Entries taken from a collection:
::::

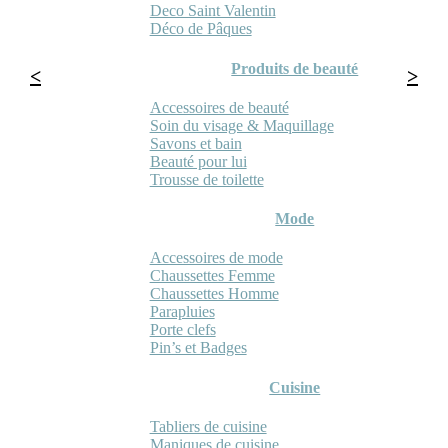
Deco Saint Valentin
Déco de Pâques
Produits de beauté
Accessoires de beauté
Soin du visage & Maquillage
Savons et bain
Beauté pour lui
Trousse de toilette
Mode
Accessoires de mode
Chaussettes Femme
Chaussettes Homme
Parapluies
Porte clefs
Pin’s et Badges
Cuisine
Tabliers de cuisine
Maniques de cuisine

::::

* [Your assignment]: Keep every word of the lines above unchanged in the copy, and omit the pictures.

* [Written response]:
Deco Saint Valentin
Déco de Pâques
Produits de beauté
Accessoires de beauté
Soin du visage & Maquillage
Savons et bain
Beauté pour lui
Trousse de toilette
Mode
Accessoires de mode
Chaussettes Femme
Chaussettes Homme
Parapluies
Porte clefs
Pin’s et Badges
Cuisine
Tabliers de cuisine
Maniques de cuisine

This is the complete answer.